-- Opening Marker --

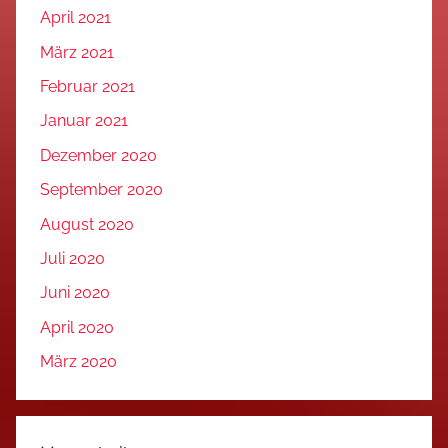
April 2021
März 2021
Februar 2021
Januar 2021
Dezember 2020
September 2020
August 2020
Juli 2020
Juni 2020
April 2020
März 2020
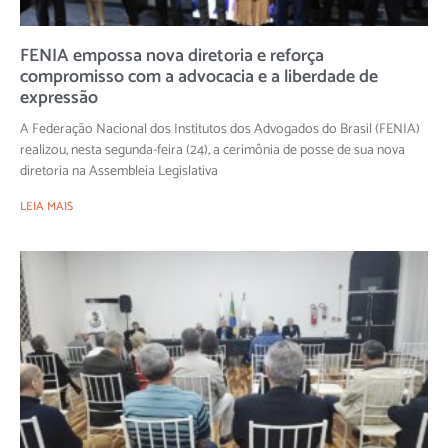
FENIA empossa nova diretoria e reforça
compromisso com a advocacia e a liberdade de
expressão
A Federação Nacional dos Institutos dos Advogados do Brasil (FENIA)
realizou, nesta segunda-feira (24), a cerimônia de posse de sua nova
diretoria na Assembleia Legislativa
LEIA MAIS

-- Closing Marker --

Task prompt: Write out the text from all the entries above word for word, leaving out the pictures.

Answer to this task:
April 2021
März 2021
Februar 2021
Januar 2021
Dezember 2020
September 2020
August 2020
Juli 2020
Juni 2020
April 2020
März 2020
FENIA empossa nova diretoria e reforça
compromisso com a advocacia e a liberdade de
expressão
A Federação Nacional dos Institutos dos Advogados do Brasil (FENIA)
realizou, nesta segunda-feira (24), a cerimônia de posse de sua nova
diretoria na Assembleia Legislativa
LEIA MAIS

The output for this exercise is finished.